Mark Hanson, RIP
As many of you will have heard yesterday, Mark Hanson, the deputy managing director of Wolfstar Consultancy, passed away on Wednesday. Mark had been suffering from depression for quite some time and took his own life (our official statement is here).
I’ve worked with Mark for more than eighteen months now and since I first met him he’s been an inspiration. I’ve worked with some incredibly talented and generous people but none who took as much time as Mark did to really help and develop people. Within a few weeks of joining Wolfstar, Mark had spotted that I wasn’t really enjoying the traditional side of public relations, but that I had a massive passion for thinking up new things. At this point, even I didn’t know that about myself. But that was Mark, ten steps ahead of everyone else. Mark encouraged me to pursue some of my geeky ideas and convinced Wolfstar that there was huge value in my seemingly random scribbles. Mark pretty much singlehandedly crafted my career path and helped me to find out what I enjoyed most about communications and business.

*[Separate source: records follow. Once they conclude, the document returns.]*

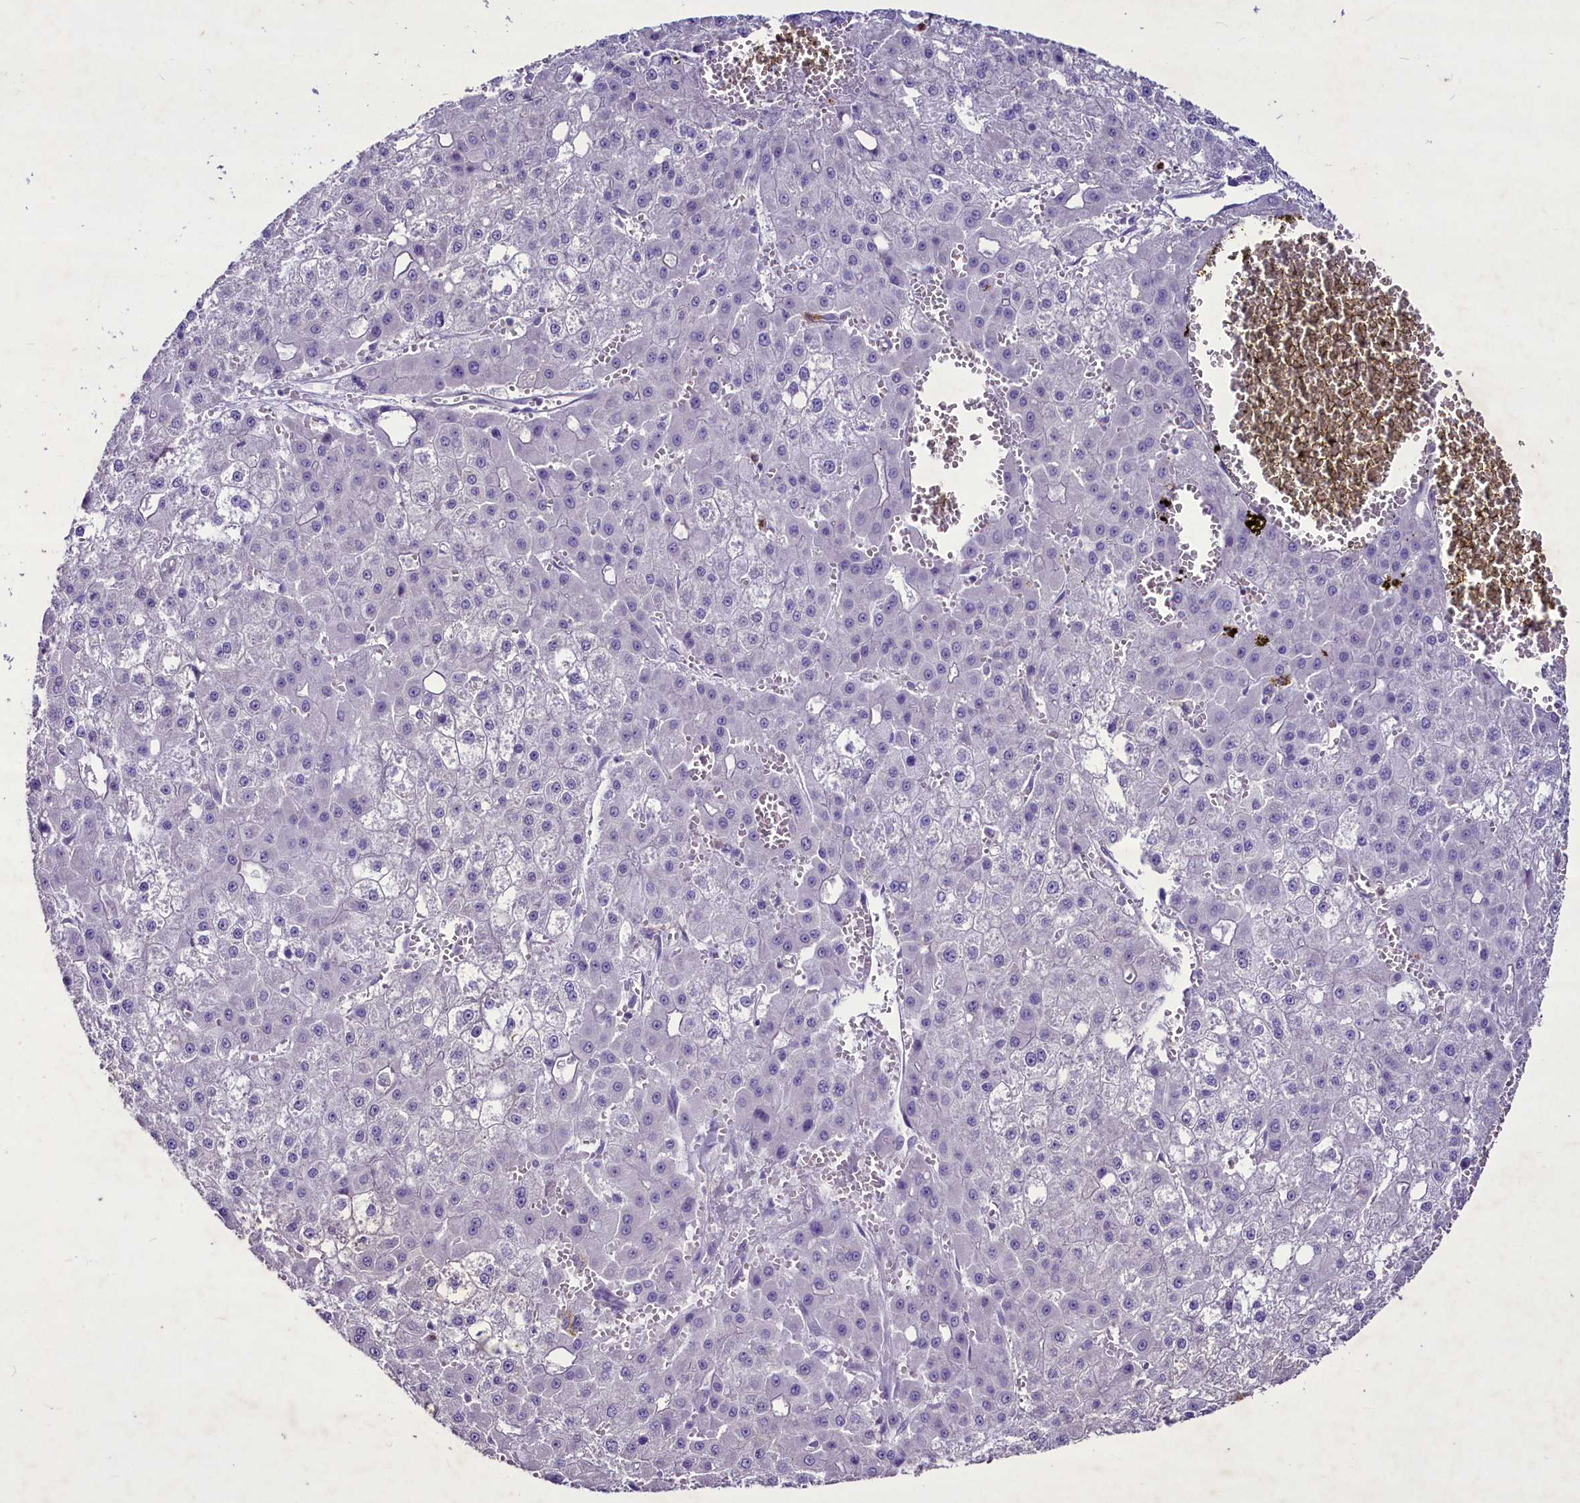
{"staining": {"intensity": "negative", "quantity": "none", "location": "none"}, "tissue": "liver cancer", "cell_type": "Tumor cells", "image_type": "cancer", "snomed": [{"axis": "morphology", "description": "Carcinoma, Hepatocellular, NOS"}, {"axis": "topography", "description": "Liver"}], "caption": "High magnification brightfield microscopy of liver cancer (hepatocellular carcinoma) stained with DAB (brown) and counterstained with hematoxylin (blue): tumor cells show no significant expression. (Immunohistochemistry (ihc), brightfield microscopy, high magnification).", "gene": "FAM209B", "patient": {"sex": "male", "age": 47}}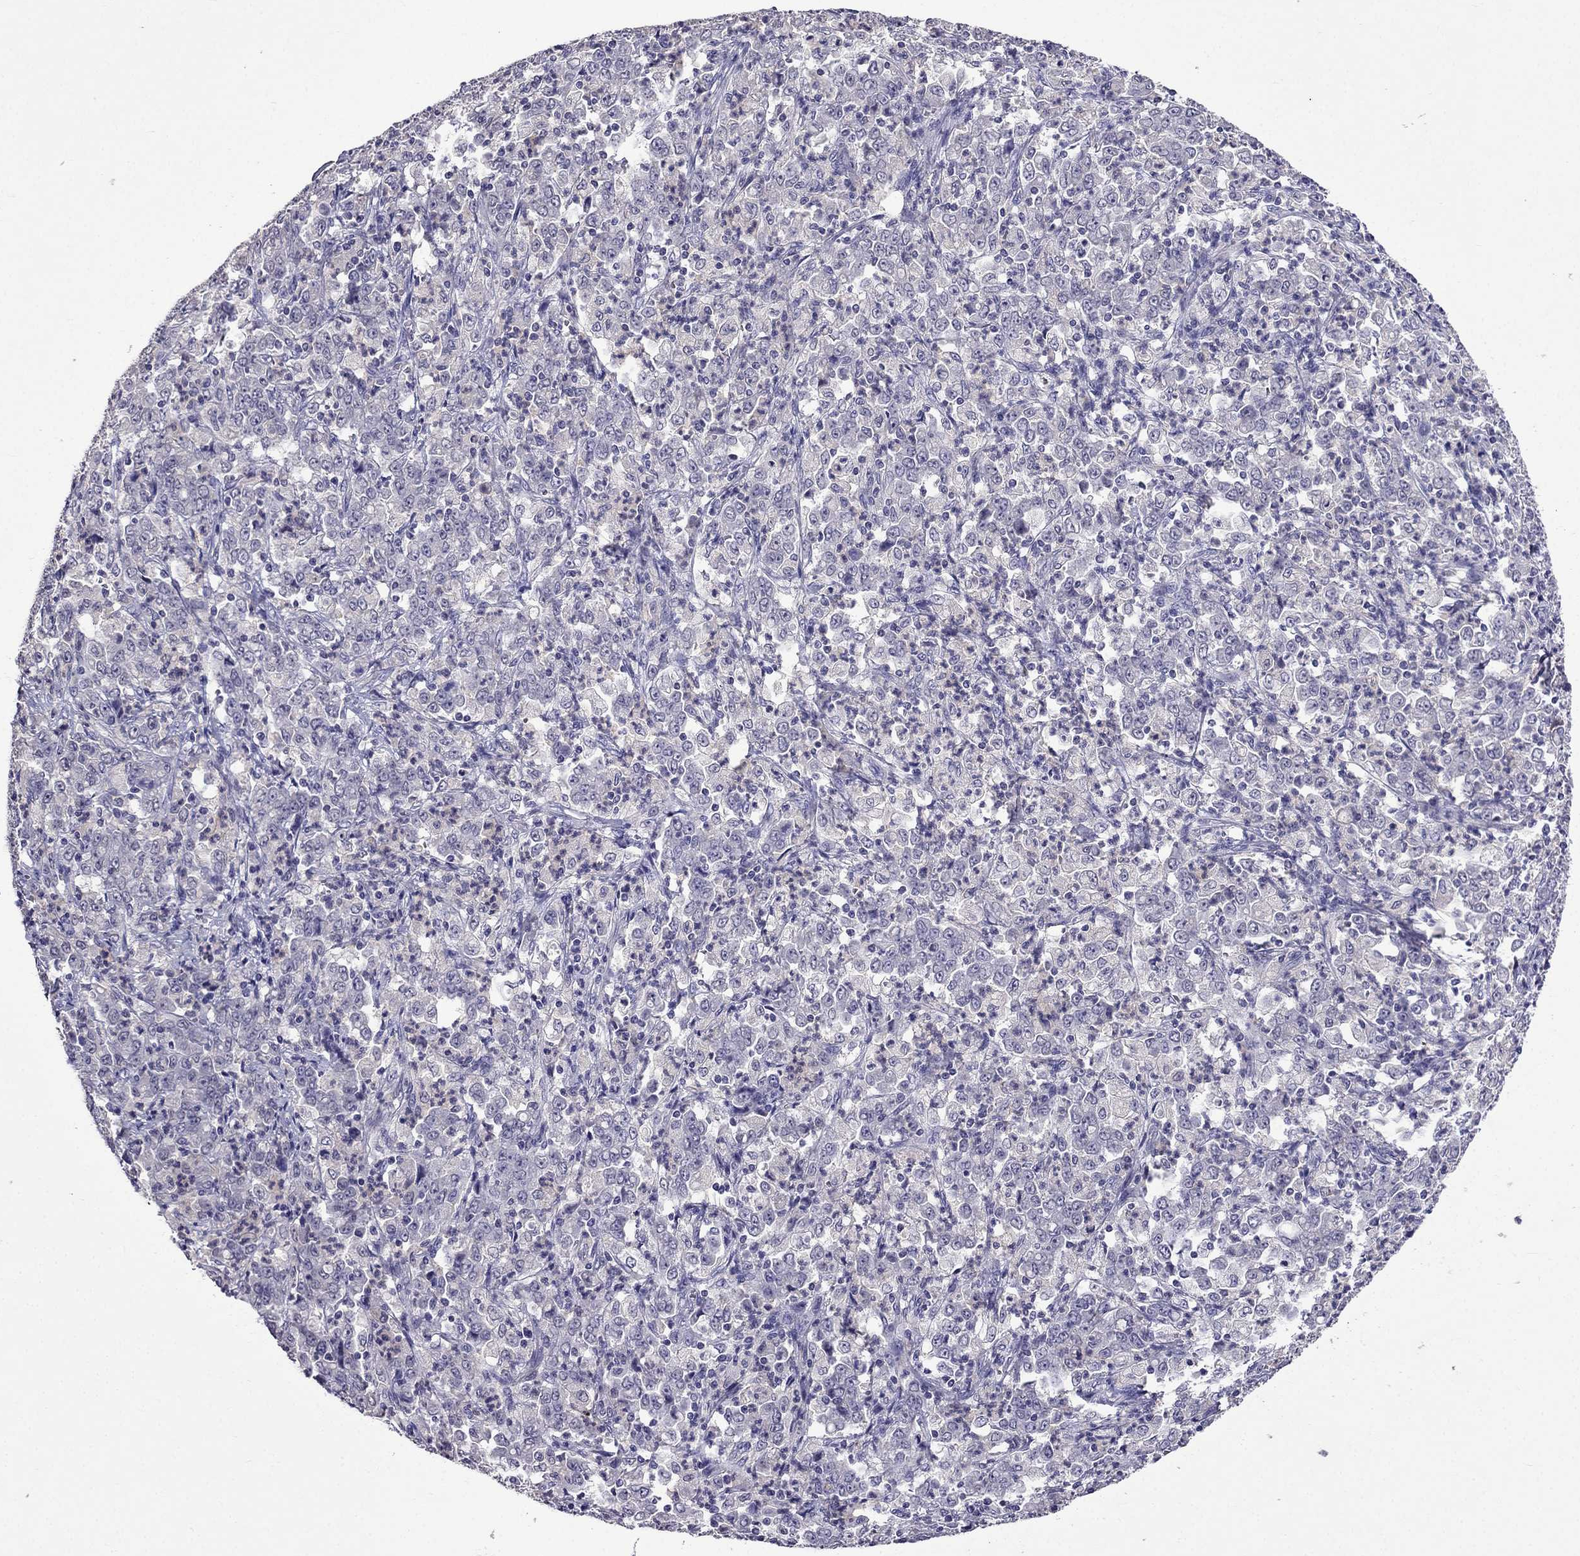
{"staining": {"intensity": "negative", "quantity": "none", "location": "none"}, "tissue": "stomach cancer", "cell_type": "Tumor cells", "image_type": "cancer", "snomed": [{"axis": "morphology", "description": "Adenocarcinoma, NOS"}, {"axis": "topography", "description": "Stomach, lower"}], "caption": "An IHC micrograph of stomach cancer is shown. There is no staining in tumor cells of stomach cancer. The staining is performed using DAB brown chromogen with nuclei counter-stained in using hematoxylin.", "gene": "AQP9", "patient": {"sex": "female", "age": 71}}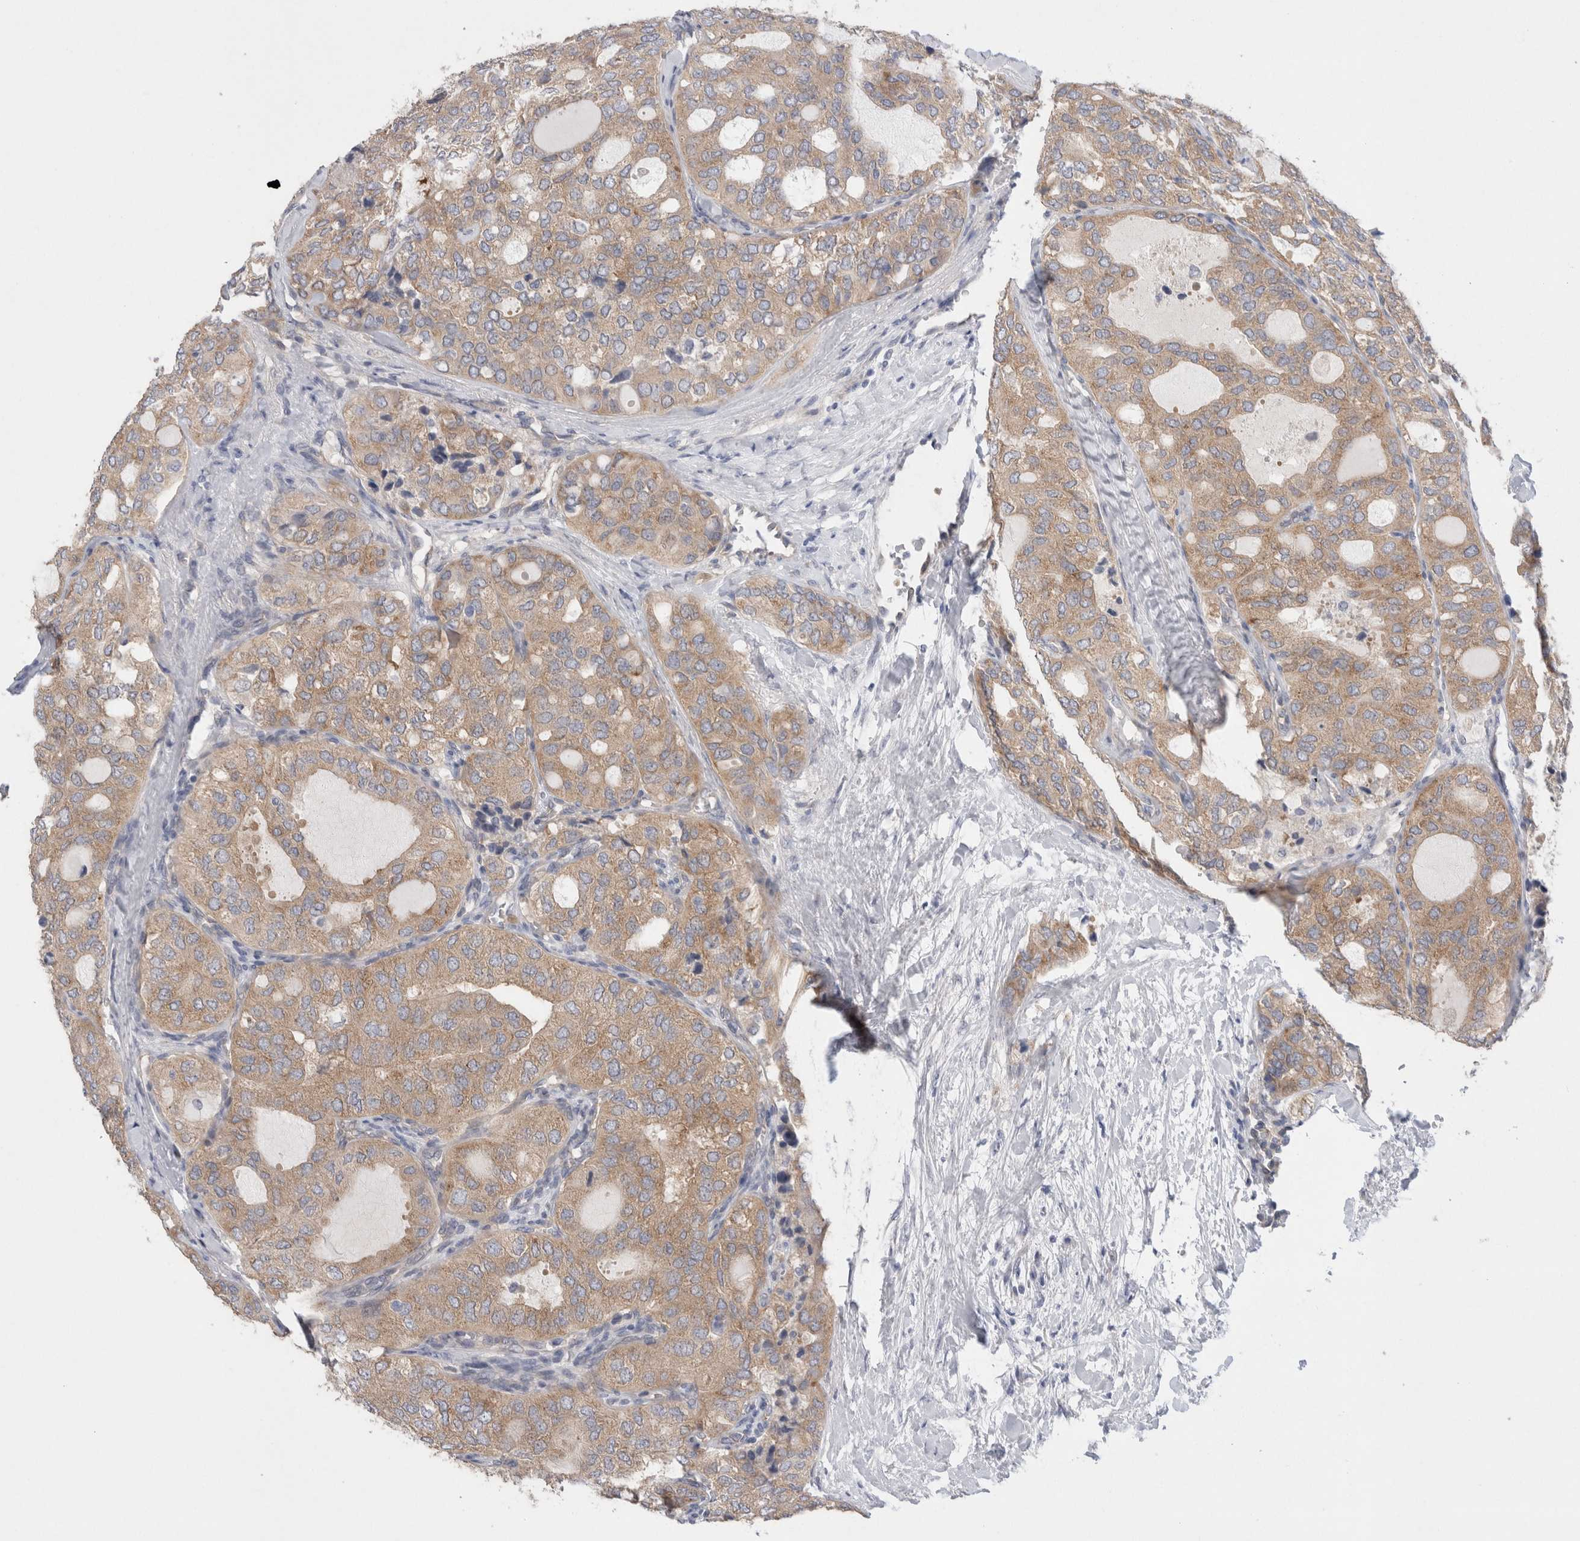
{"staining": {"intensity": "weak", "quantity": ">75%", "location": "cytoplasmic/membranous"}, "tissue": "thyroid cancer", "cell_type": "Tumor cells", "image_type": "cancer", "snomed": [{"axis": "morphology", "description": "Follicular adenoma carcinoma, NOS"}, {"axis": "topography", "description": "Thyroid gland"}], "caption": "Immunohistochemistry (IHC) photomicrograph of neoplastic tissue: thyroid cancer stained using IHC displays low levels of weak protein expression localized specifically in the cytoplasmic/membranous of tumor cells, appearing as a cytoplasmic/membranous brown color.", "gene": "WIPF2", "patient": {"sex": "male", "age": 75}}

One of the things that stood out most for me about Mark was that he always asked questions, I swear his favourite phrase was ‘so what?’. He challenged me every day, to the point where I would go home feeling pretty pissed off at him, shouting profanities about him in the car. But I always knew that every comment, every piece of praise and every criticism was carefully selected to make me better. To help me improve. He would ask me to use geeky technology to create something that had never been done, to challenge me, to see what we could do and what we could produce to help clients. (He would’ve had a field day laughing at me today struggling to create an RSS feed from a Twitter search so that I could collate every condolence.)
A few things have have stood out today; 1) Mark touched so many lives, more than anyone could ever have thought (and he should’ve done a lot more name-dropping), and 2) there is still too much stigma that surrounds depression and mental health.
Depression is a crippling illness. It isn’t the same as a broken leg, or a heart problem. The brain is what controls our everything and lets us see what we see. If the brain is suffering then everything is suffering. Mark was a very private man, he was by no means anti-social, but as Paul Staines so elegantly put it, ‘he never seemed to empty his glass’. He’d ask you questions for hours and listen intently, taking every single detail in, but would brush off any question directed at him. I had at most two moments with Mark where he gave away personal details. Two. In eighteen months. But I always thought that he was just trying to remain incredibly professional. We need to continue to talk about depression and mental illness, campaigns such as the WhatStigma campaign are great, especially if they make people talk about this illness more openly (you can find more information about the Time to Change campaign here).
In a lot of ways, I think that Mark has finally found relief from his pain and suffering. Anyone that knows Mark will know that he didn’t really suffer from mood spikes, he was always very controlled and very precise. On a level, constantly. Which, I suppose, is why his death has come as such a surprise to everyone.
One of the positives about today has been the huge reaction, which was so tremendous that Mark’s name trended for almost all of yesterday, something that (as Derek pointed out) he would’ve given his wry smile at and probably made him said ‘Haaannssson’ (anyone that’s met Mark will know what I mean).
So as Mark would say, ‘let’s cut the bullshit’.
You leave hundreds of devastated people behind, but I hope you’ve found peace mate.
I wish Clare, Mark’s family and anyone who came into contact with Mark my sincerest condolences. Mark was an incredible gentleman, an inspiration and a mentor and he will forever be sorely missed.